--- Start of Text extract ---
# New Tang!



## KG20 (Aug 13, 2011)

So i just bought a beautiful yellow belly tang for my 12 gallon nano cube. What other tank mates would work?


----------



## darryl_v (Aug 26, 2011)

You should take back the one you got.


----------



## KG20 (Aug 13, 2011)

why would you say that?


----------



## darryl_v (Aug 26, 2011)

Because 12g is too small for 1 tang let alone 2.......I hate to be the tang police but your being a little reckless.


----------



## KG20 (Aug 13, 2011)

so you r going to call the cops?


----------



## KG20 (Aug 13, 2011)




----------



## JayPetro (Feb 8, 2012)
--- End of Text extract ---
§ What to produce: Rewrite the tang thread from "why would you" to "a little reckless.", swapping "reckless" for "careless". The lines that come next can be ignored.
--- Start of Dataset extract ---
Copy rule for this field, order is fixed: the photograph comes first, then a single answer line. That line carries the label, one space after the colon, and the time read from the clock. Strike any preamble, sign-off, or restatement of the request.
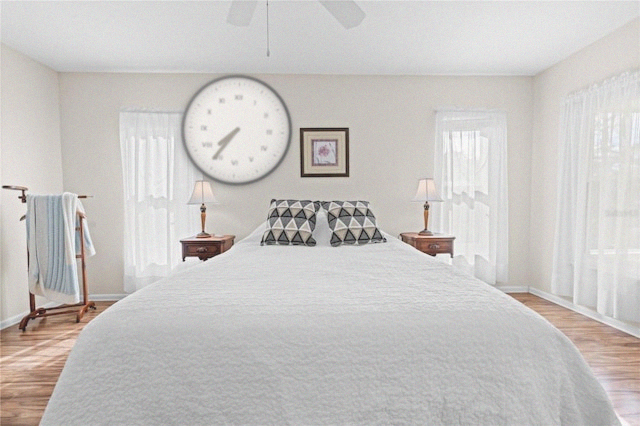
--- End of Dataset extract ---
§ Problem solution:
why would you say that?


----------



## darryl_v (Aug 26, 2011)

Because 12g is too small for 1 tang let alone 2.......I hate to be the tang police but your being a little careless.